> Your task: Render the data as a numbered list, starting at the line that contains "Read the value at Jesse Sybesma." and running through the end, with blank lines dropped. Omit the pictures.

Dataset entries:

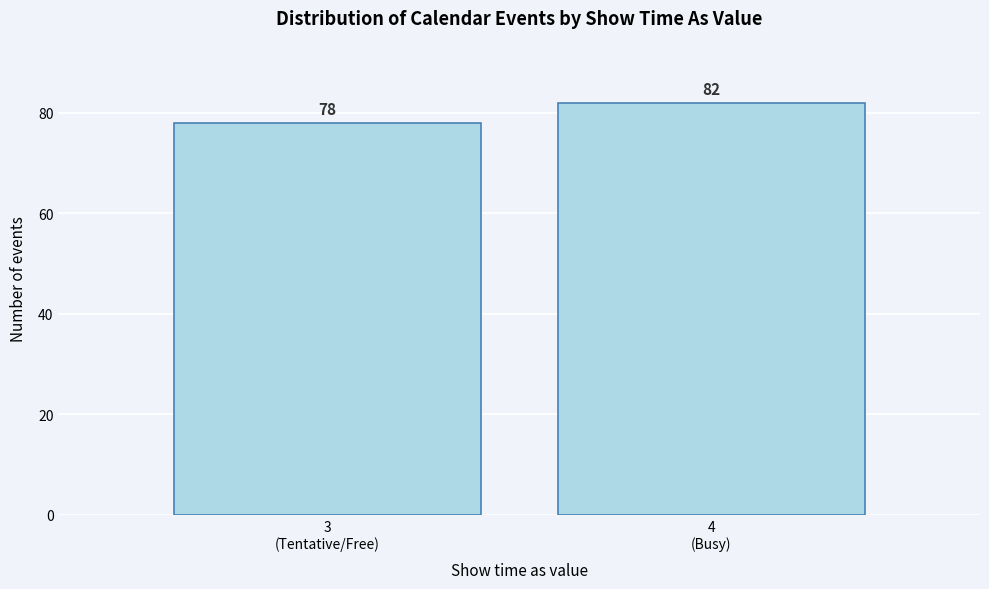

Reading left to right, list all the values displayed in this chart.

78	82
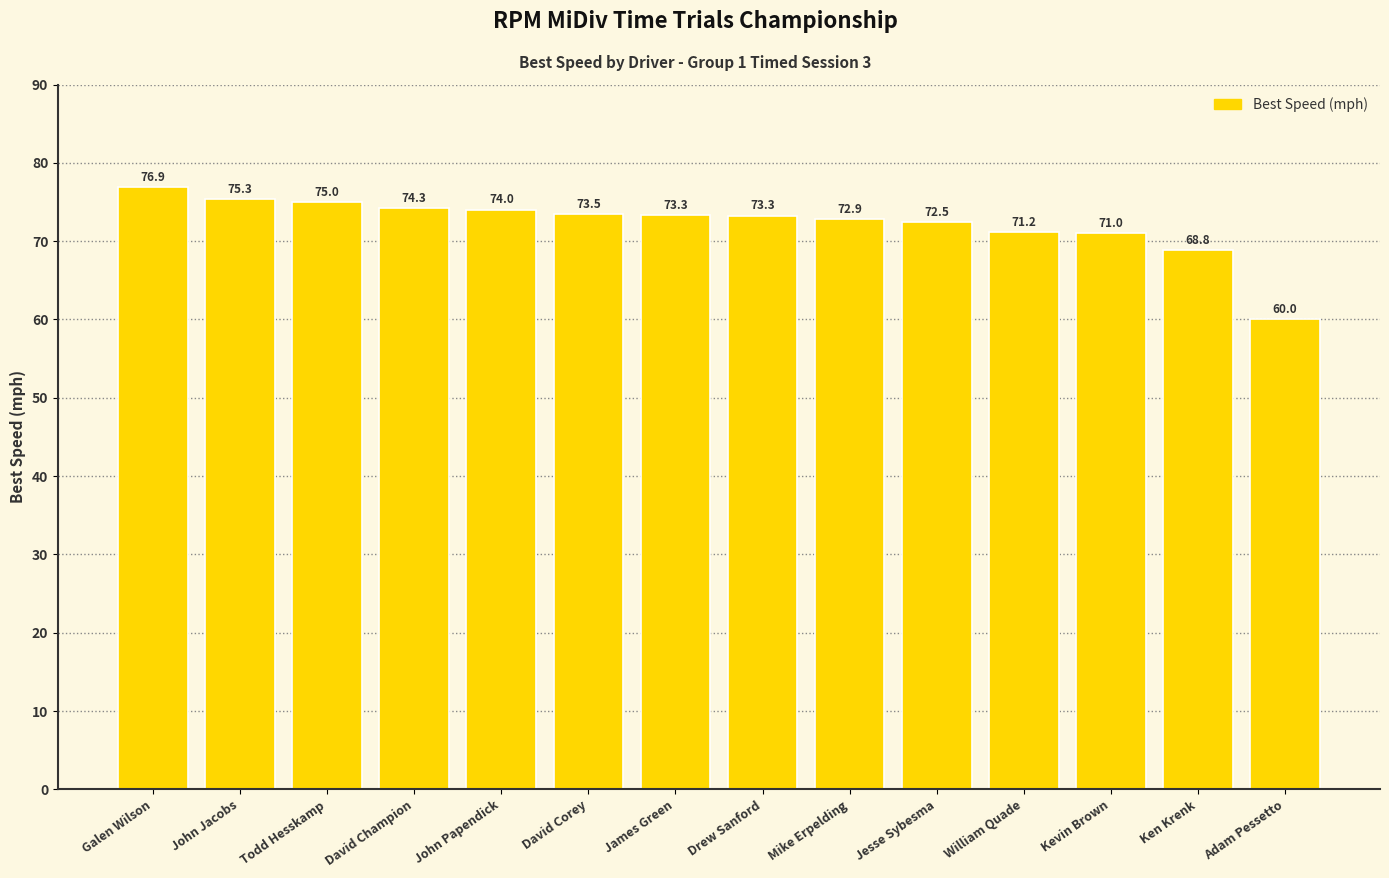

Read the value at Jesse Sybesma.

72.5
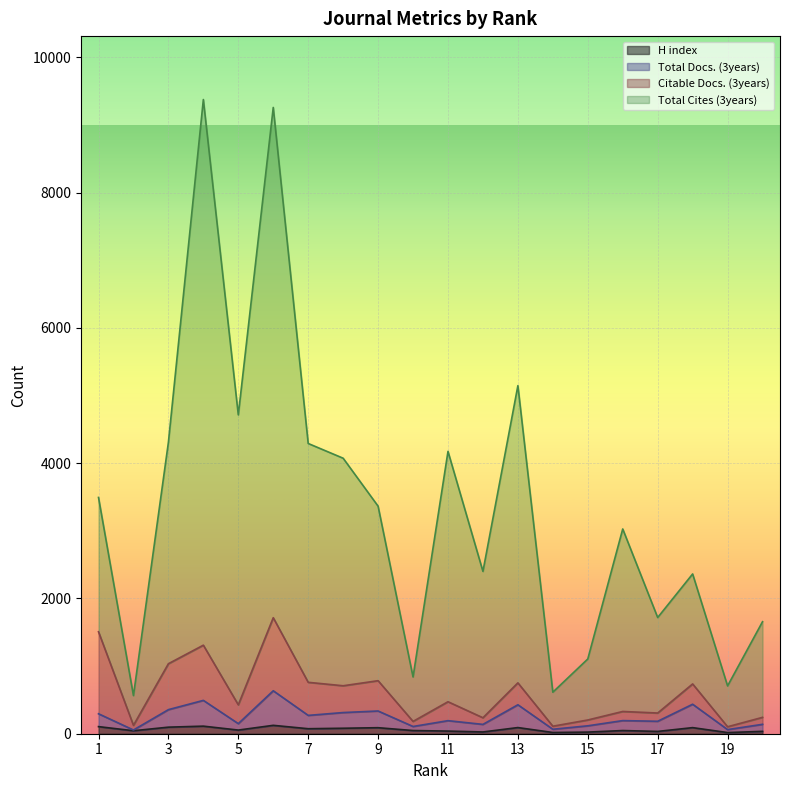

What is the lowest value of the Total Docs. (3years) series?

55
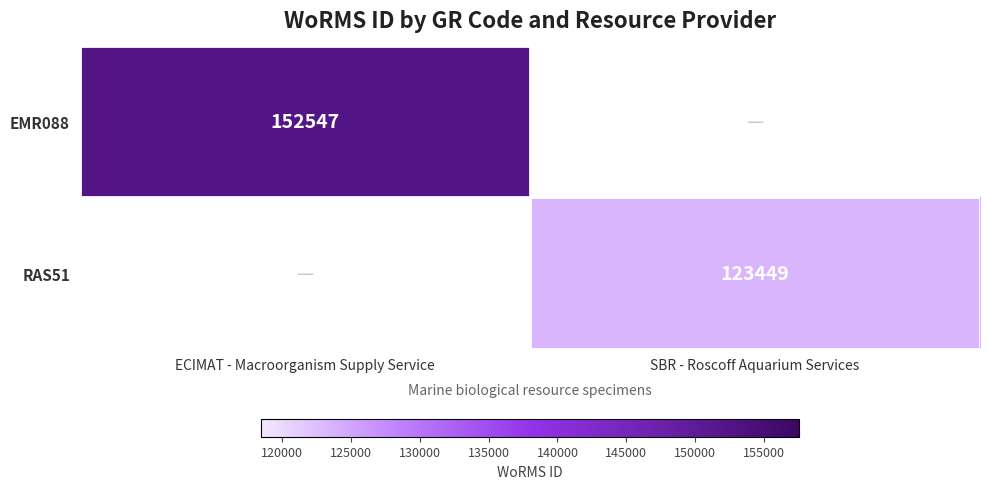

The value of RAS51 at SBR - Roscoff Aquarium Services is 123449. True or false?

True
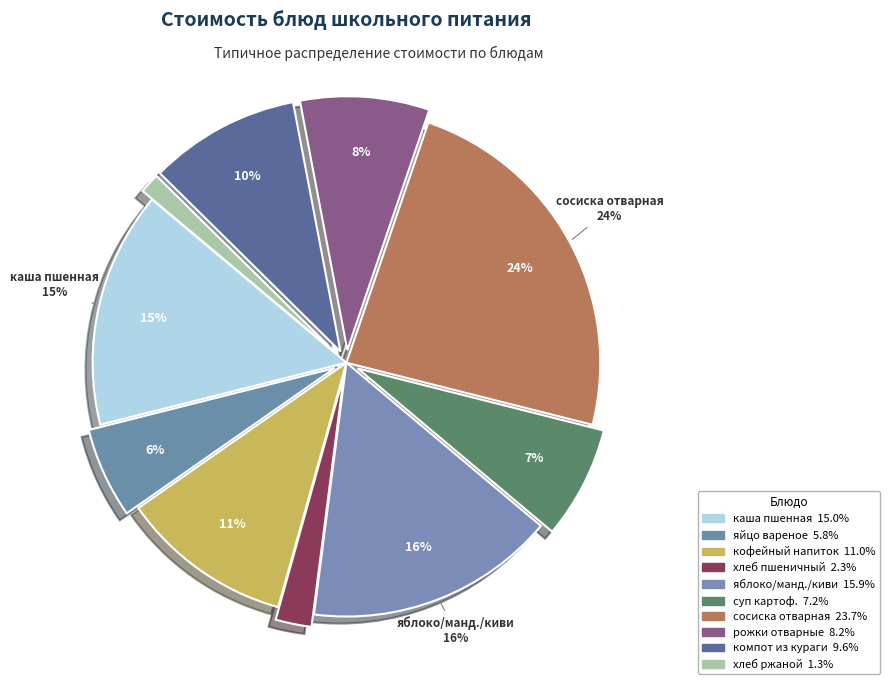

Count the number of slices in the pie.

10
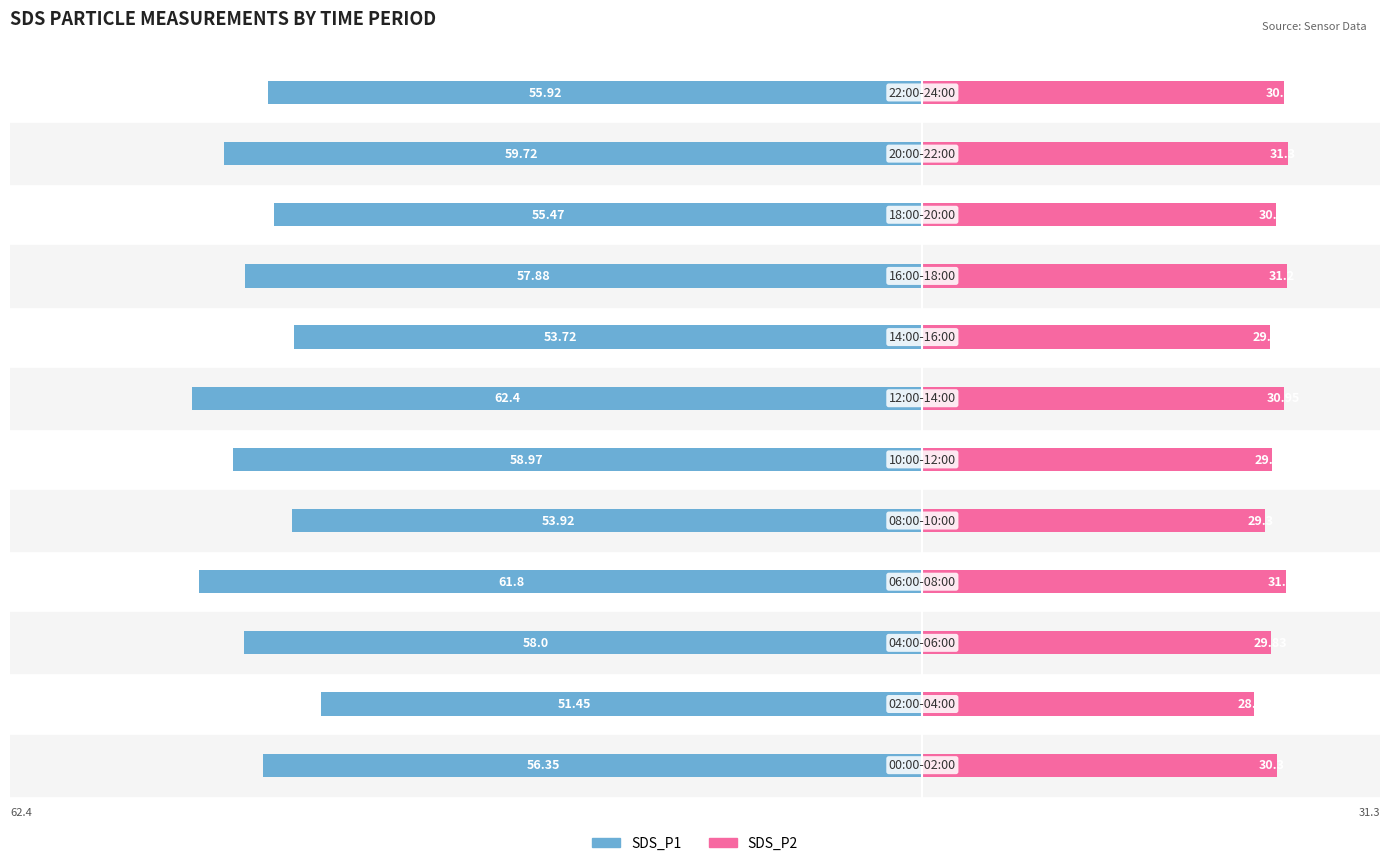

Between 7 and 0, which is larger?

7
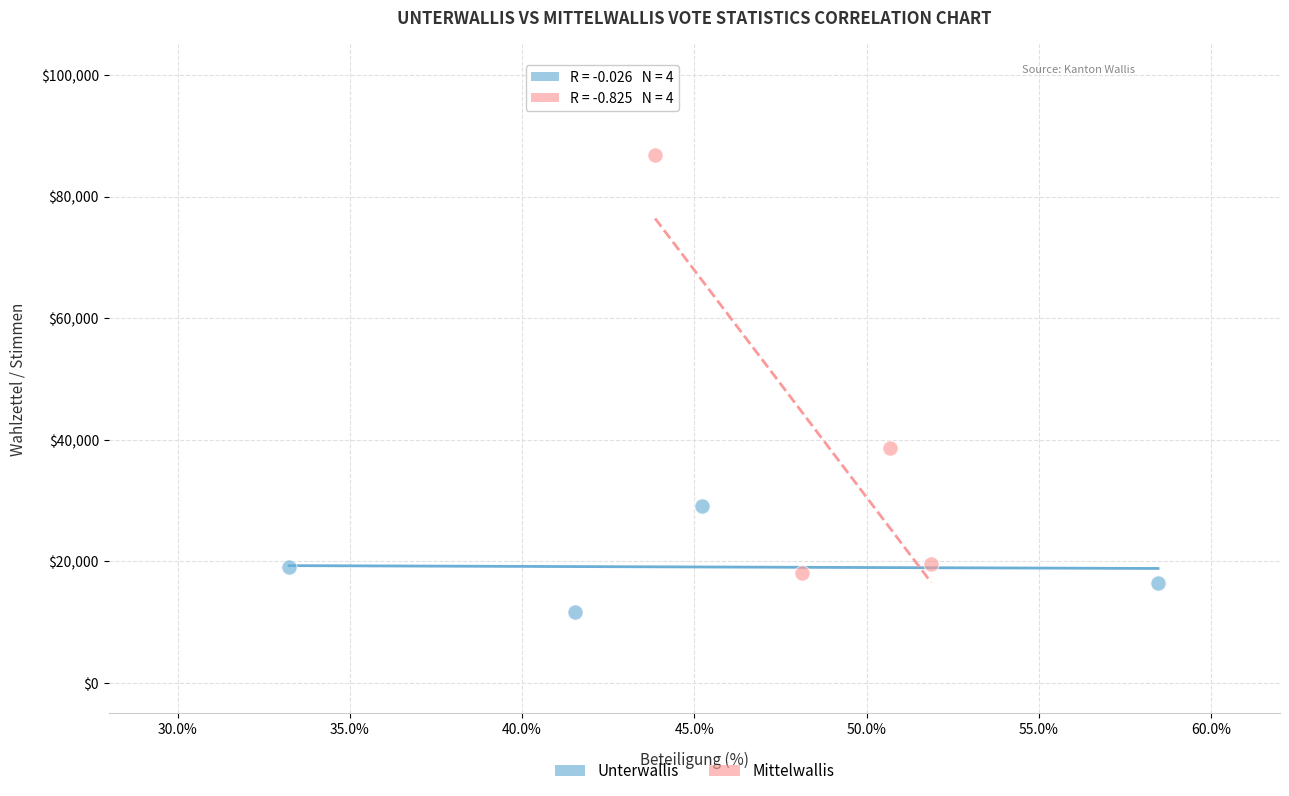

What are all the series names shown in the legend?

Unterwallis, Mittelwallis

> Answer space:
1. Read the value at Jesse Sybesma.
2. 72.5
3. What is the lowest value of the Total Docs. (3years) series?
4. 55
5. The value of RAS51 at SBR - Roscoff Aquarium Services is 123449. True or false?
6. True
7. Count the number of slices in the pie.
8. 10
9. Between 7 and 0, which is larger?
10. 7
11. What are all the series names shown in the legend?
12. Unterwallis, Mittelwallis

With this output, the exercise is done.